Transparency Before Trust
Nestle’s Coffee Mate was recently the subject of a class action lawsuit claiming that the company’s label was “misleading,” because the vanilla flavor is artificial and not the product of real vanilla. Similarly, Coca-Cola’s Vitamin Water had to undergo a label modification to clarify what the product really was. Decision makers are often conflicted between marketing strategies and (factual) nutritional information taking up fair shares of the food label real estate.

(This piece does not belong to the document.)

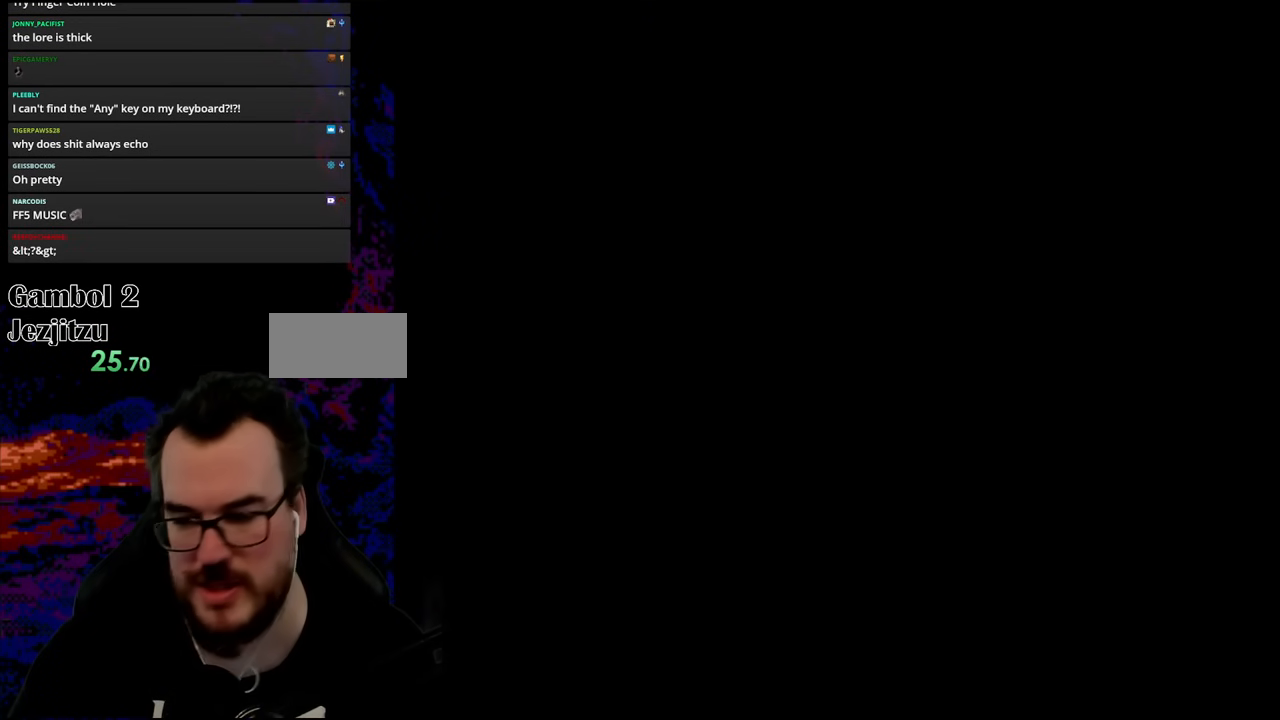
{"buttons": [], "events": [[67, "B", "up"]]}
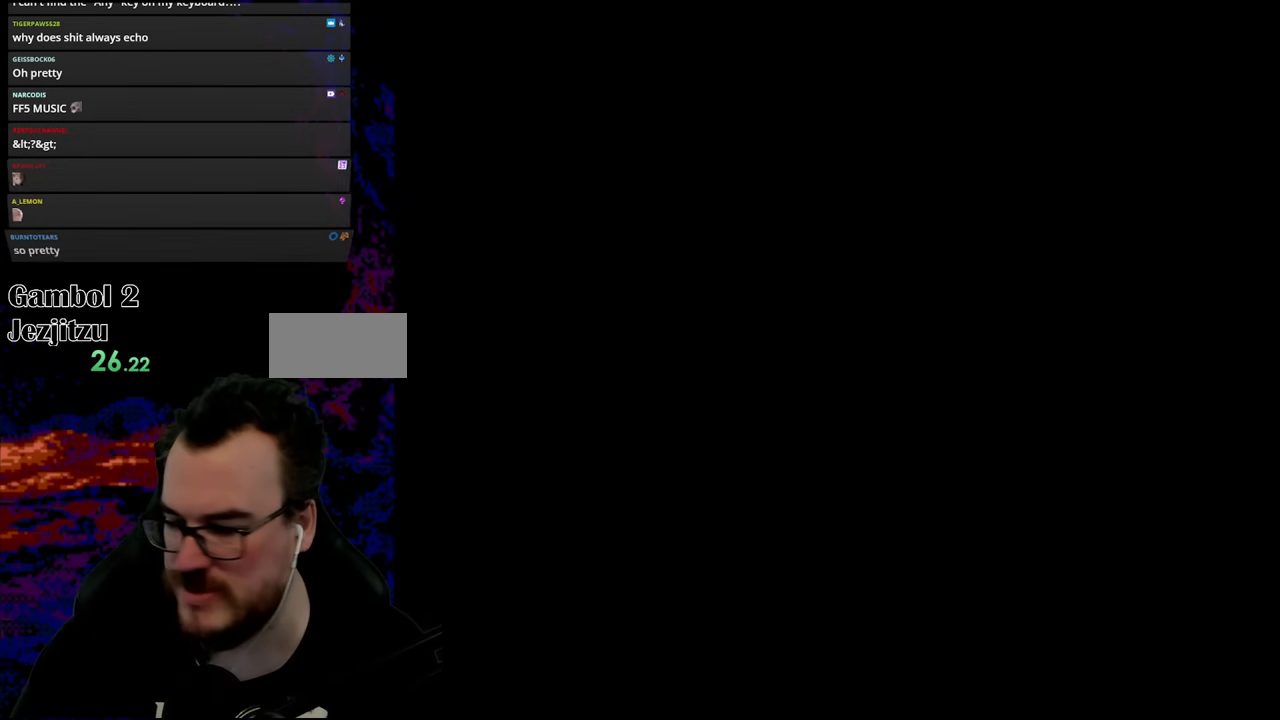
{"buttons": [], "events": []}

An example of this is the classic labeling approach to modern-day poultry products. Although it is prohibited in the U.S. to incorporate hormones in poultry production, almost every brand advertises that its product has “no hormones added.” Today’s consumers are willing to pay a premium for a product they place their trust in. To win their trust, brands must evaluate how transparent their food systems really are, and food labels are the voice of the brand.
While most consumers are unaware of this, there are two broad categories of health claims that are approved by FDA: authorized and qualified health claims. Thus far, FDA has approved 12 health claims. The federal agency further clarifies that health claims are “limited to claims about disease risk reduction.”
The Battle Between “Best-Before” and “Use-By”
In simple terms, “best-before” implies a quality parameter and “use-by” implies a safety parameter. If these terms weren’t confusing enough for our consumers, we have other layers too, such as “sell by”, “display until,” etc. Although businesses are not obligated to explain what each terminology means, when it comes to expiration dates, it might be a good idea to create a more “human” experience, and take one more step by explaining what it means.
Let’s face it—despite increasing ways to communicate with one other, we are still terrible communicators as a species. Food labels certainly present the opportunity for brands to better communicate with their consumers.